В толпе взгляд цепляется за Нору Уэшвилл, жмущуюся в танце к капитану нашей школьной команды по футболу. Неприятно это признавать, но выглядела она потрясающе: в солярий явно было вложено немало денег, а в салон, где она делала макияж — и подавно. У Норы было красивое, коралловое, шифоновое платье, слишком идеально подходящее к ее коже и светлым волосам. Украшенная бисером широкая «петля» обвивала ее шею; платье было с открытой спиной, и, когда Нора кружилась в танце, от нее было сложно отвести взгляд. Тихо вздохнув и почувствовав, как волна разочарования грозит затопить меня с головой, я поспешила отвернуться от вальсирующей пары и протянула руку к затылку. Легкий щелчок, и то, что когда-то было кудрями, плавными волнами рассыпается по плечам.

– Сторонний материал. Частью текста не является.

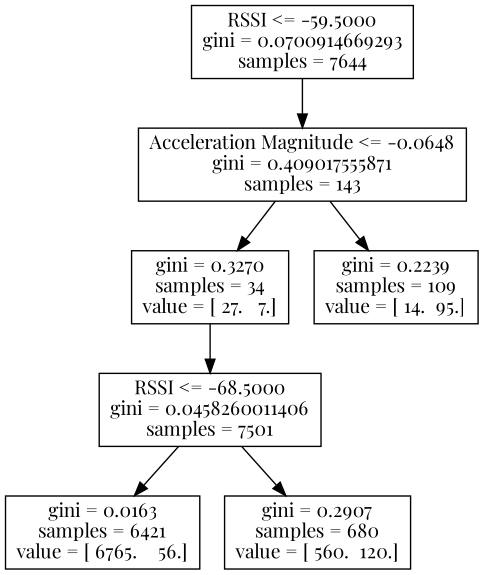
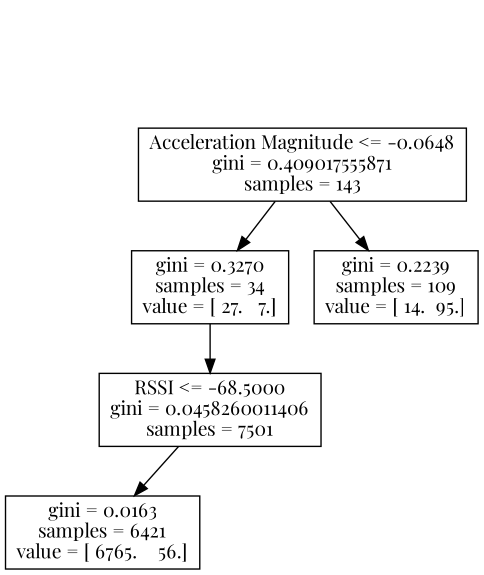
  digraph {
    fontname="Playfair Display"
    node [fontname="Playfair Display" shape=box]
    edge [fontname="Playfair Display"]
-   n1 [label="RSSI <= -59.5000\ngini = 0.0700914669293\nsamples = 7644"]
    n2 [label="Acceleration Magnitude <= -0.0648\ngini = 0.409017555871\nsamples = 143"]
    n3 [label="RSSI <= -68.5000\ngini = 0.0458260011406\nsamples = 7501"]
    n4 [label="gini = 0.0163\nsamples = 6421\nvalue = [ 6765.    56.]"]
-   n5 [label="gini = 0.2907\nsamples = 680\nvalue = [ 560.  120.]"]
    n6 [label="gini = 0.3270\nsamples = 34\nvalue = [ 27.   7.]"]
    n7 [label="gini = 0.2239\nsamples = 109\nvalue = [ 14.  95.]"]
-   n1 -> n2
    n2 -> n6
    n2 -> n7
    n3 -> n4
-   n3 -> n5
    n6 -> n3
  }
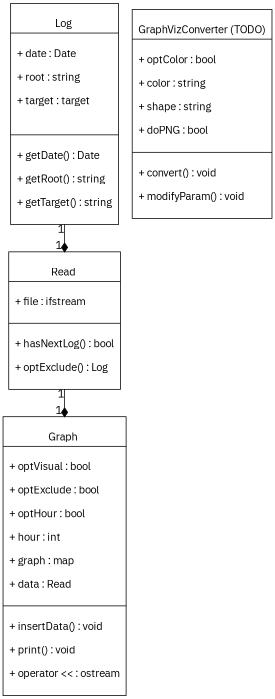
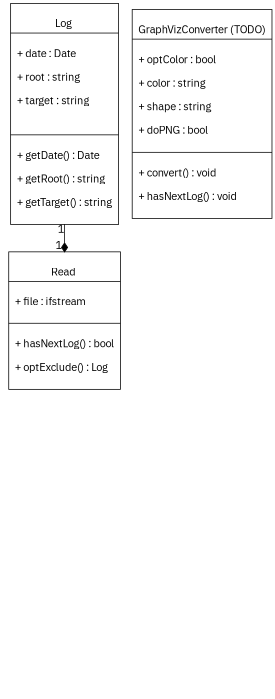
  digraph {
    fontname="IBM Plex Sans"
    node [fontname="IBM Plex Sans" shape=record]
    edge [arrowhead=diamond fontname="IBM Plex Sans" headlabel="1 " taillabel=1]
    n1 [label="{ \n				Read \n			| \n				+ file : ifstream\l\n			| \n				+ hasNextLog()  : bool\l\n				+ optExclude() : Log\l\n			}"]
-   n2 [label="{\n				Graph \n			|\n				+ optVisual  : bool \l\n				+ optExclude : bool\l\n				+ optHour    : bool\l\n				+ hour       : int\l\n				+ graph      : map\l\n				+ data       : Read\l\n			|\n				+ insertData()  : void\l\n				+ print()       : void\l\n				+ operator \<\< : ostream\l\n			}"]
-   n3 [label="{ \n				Log \n			|\n				+ date   : Date\l\n				+ root   : string\l\n				+ target : target\l\n	\n			|\n				+ getDate()   : Date\l\n				+ getRoot()   : string\l\n				+ getTarget() : string\l\n			}"]
-   n4 [label="{\n				GraphVizConverter (TODO)\n			|\n				+ optColor : bool \l\n				+ color    : string\l\n				+ shape    : string\l\n				+ doPNG    : bool\l\n			|\n				+ convert()     : void\l\n				+ modifyParam() : void\l\n			}"]
-   n1 -> n2
+   n3 [label="{ \n				Log \n			|\n				+ date   : Date\l\n				+ root   : string\l\n				+ target : string\l\n	\n			|\n				+ getDate()   : Date\l\n				+ getRoot()   : string\l\n				+ getTarget() : string\l\n			}"]
+   n4 [label="{\n				GraphVizConverter (TODO)\n			|\n				+ optColor : bool \l\n				+ color    : string\l\n				+ shape    : string\l\n				+ doPNG    : bool\l\n			|\n				+ convert()     : void\l\n				+ hasNextLog() : void\l\n			}"]
    n3 -> n1
  }
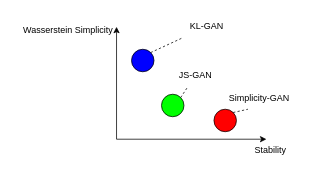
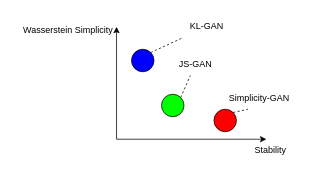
  <mxCell id="0" />
  <mxCell id="1" parent="0" />
  <mxCell id="2" value="" style="endArrow=classic;startArrow=classic;html=1;rounded=0;" edge="1" parent="1"><mxGeometry width="50" height="50" relative="1" as="geometry"><mxPoint x="155" y="35" as="sourcePoint" /><mxPoint x="355" y="185" as="targetPoint" /><Array as="points"><mxPoint x="155" y="185" /></Array></mxGeometry></mxCell>
  <mxCell id="3" value="Stability" style="text;html=1;align=center;verticalAlign=middle;resizable=0;points=[];autosize=1;strokeColor=none;fillColor=none;" vertex="1" parent="1"><mxGeometry x="325" y="185" width="70" height="30" as="geometry" /></mxCell>
  <mxCell id="4" value="Wasserstein Simplicity" style="text;html=1;align=center;verticalAlign=middle;resizable=0;points=[];autosize=1;strokeColor=none;fillColor=none;" vertex="1" parent="1"><mxGeometry x="20" y="25" width="140" height="30" as="geometry" /></mxCell>
  <mxCell id="5" value="" style="ellipse;whiteSpace=wrap;html=1;aspect=fixed;fillColor=#FF0000;" vertex="1" parent="1"><mxGeometry x="285" y="145" width="30" height="30" as="geometry" /></mxCell>
  <mxCell id="6" value="" style="ellipse;whiteSpace=wrap;html=1;aspect=fixed;fillColor=#0000ff;" vertex="1" parent="1"><mxGeometry x="175" y="65" width="30" height="30" as="geometry" /></mxCell>
  <mxCell id="7" value="" style="ellipse;whiteSpace=wrap;html=1;aspect=fixed;fillColor=#00ff00;" vertex="1" parent="1"><mxGeometry x="215" y="125" width="30" height="30" as="geometry" /></mxCell>
  <mxCell id="8" value="" style="endArrow=none;dashed=1;html=1;rounded=0;exitX=1;exitY=0;exitDx=0;exitDy=0;" edge="1" parent="1" source="6" target="9"><mxGeometry width="50" height="50" relative="1" as="geometry"><mxPoint x="205" y="65" as="sourcePoint" /><mxPoint x="215" y="55" as="targetPoint" /></mxGeometry></mxCell>
  <mxCell id="9" value="&lt;font style=&quot;font-size: 12px;&quot;&gt;KL-GAN&lt;/font&gt;" style="text;html=1;align=center;verticalAlign=middle;resizable=0;points=[];autosize=1;strokeColor=none;fillColor=none;" vertex="1" parent="1"><mxGeometry x="240" y="20" width="70" height="30" as="geometry" /></mxCell>
- <mxCell id="10" value="&lt;font style=&quot;font-size: 12px;&quot;&gt;JS-GAN&lt;/font&gt;" style="text;html=1;align=center;verticalAlign=middle;resizable=0;points=[];autosize=1;strokeColor=none;fillColor=none;" vertex="1" parent="1"><mxGeometry x="225" y="85" width="70" height="30" as="geometry" /></mxCell>
+ <mxCell id="10" value="&lt;font style=&quot;font-size: 12px;&quot;&gt;JS-GAN&lt;/font&gt;" style="text;html=1;align=center;verticalAlign=middle;resizable=0;points=[];autosize=1;strokeColor=none;fillColor=none;" vertex="1" parent="1"><mxGeometry x="225" y="70" width="70" height="30" as="geometry" /></mxCell>
  <mxCell id="11" value="&lt;font style=&quot;font-size: 12px;&quot;&gt;Simplicity-GAN&lt;/font&gt;" style="text;html=1;align=center;verticalAlign=middle;resizable=0;points=[];autosize=1;strokeColor=none;fillColor=none;" vertex="1" parent="1"><mxGeometry x="285" y="115" width="120" height="30" as="geometry" /></mxCell>
  <mxCell id="12" value="" style="endArrow=none;dashed=1;html=1;rounded=0;exitX=1;exitY=0;exitDx=0;exitDy=0;" edge="1" parent="1" source="7" target="10"><mxGeometry width="50" height="50" relative="1" as="geometry"><mxPoint x="375" y="95" as="sourcePoint" /><mxPoint x="425" y="45" as="targetPoint" /></mxGeometry></mxCell>
  <mxCell id="13" value="" style="endArrow=none;dashed=1;html=1;rounded=0;exitX=1;exitY=0;exitDx=0;exitDy=0;entryX=0.378;entryY=1;entryDx=0;entryDy=0;entryPerimeter=0;" edge="1" parent="1" source="5" target="11"><mxGeometry width="50" height="50" relative="1" as="geometry"><mxPoint x="375" y="95" as="sourcePoint" /><mxPoint x="425" y="45" as="targetPoint" /></mxGeometry></mxCell>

Матильда Брок выглядит счастливой. Она рассеянно вертит головой, щурится, когда прожектор выхватывает из темноты ее лицо, и в какой-то момент даже отрывает ладонь от плеча Тони, чтобы помахать своей подруге, сразу же, правда, возвращая руку в исходное положение.
Интересно, что было бы, если б мы не встретились тем днем на детской площадке? Я стояла бы где-нибудь поодаль, в самом темном углу, возле, предположим, той фигурки дельфина? Наверняка смотрела бы на него — недостижимую мечту, эдакий сказочный идеал, не знала бы о нем совершенно ничего, кроме имени и марки автомобиля, и посему была бы очарована им абсолютно и бесповоротно. Слепые фантазии тем и прекрасны, что в неведении истины ты готов держаться за них бесконечно долго.